7. Reduce sugar consumption – It’s a good idea to keep your sugar intake at 20-30 grams or lower a day (this does not include carbohydrates from healthy sources such as vegetables, soaked grains, raw or cultured dairy, etc.). I realize this is probably the least favorite tip of all, but remember that the liver is one of the three organs responsible for blood sugar balance, so it’s worth it!
8. Let go of anger and practice forgiveness. Nothing overburdens the liver like unresolved anger. Talk to a counselor or therapist, someone you trust at your local church, or a friend that will help you walk through this process.

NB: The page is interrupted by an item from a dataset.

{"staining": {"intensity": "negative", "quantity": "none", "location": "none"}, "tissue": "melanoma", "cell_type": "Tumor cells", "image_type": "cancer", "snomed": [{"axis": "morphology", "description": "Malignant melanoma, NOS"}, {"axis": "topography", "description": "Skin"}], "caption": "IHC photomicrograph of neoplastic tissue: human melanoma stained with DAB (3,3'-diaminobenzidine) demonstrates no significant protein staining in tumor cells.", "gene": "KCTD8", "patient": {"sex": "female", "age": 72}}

9. Eat organic – pesticides put a burden on the liver and can contribute to estrogen imbalance, so it’s best to stick with organic as much as possible.
10. Support your liver – Some of my favorite supplements for continual liver support are: Livaplex, LivCo, Betafood, and Cruciferous Complete.
11. Walk or do other gentle exercise such as pilates, yoga, etc. to lower cortisol and stress levels to reduce putting stress on the liver.
It’s important to understand that reducing PMS is a process and it won’t happen overnight. In other words, if you want to see benefits, make these items listed above a consistent part of your long-germ PMS treatment plan.
Note: The purpose of this post is to give an overview of some common root causes of PMS from a holistic perspective. Due to biochemical individuality there can be many various reasons for the root causes of PMS. This information is not intended to take the place of your doctor’s advice.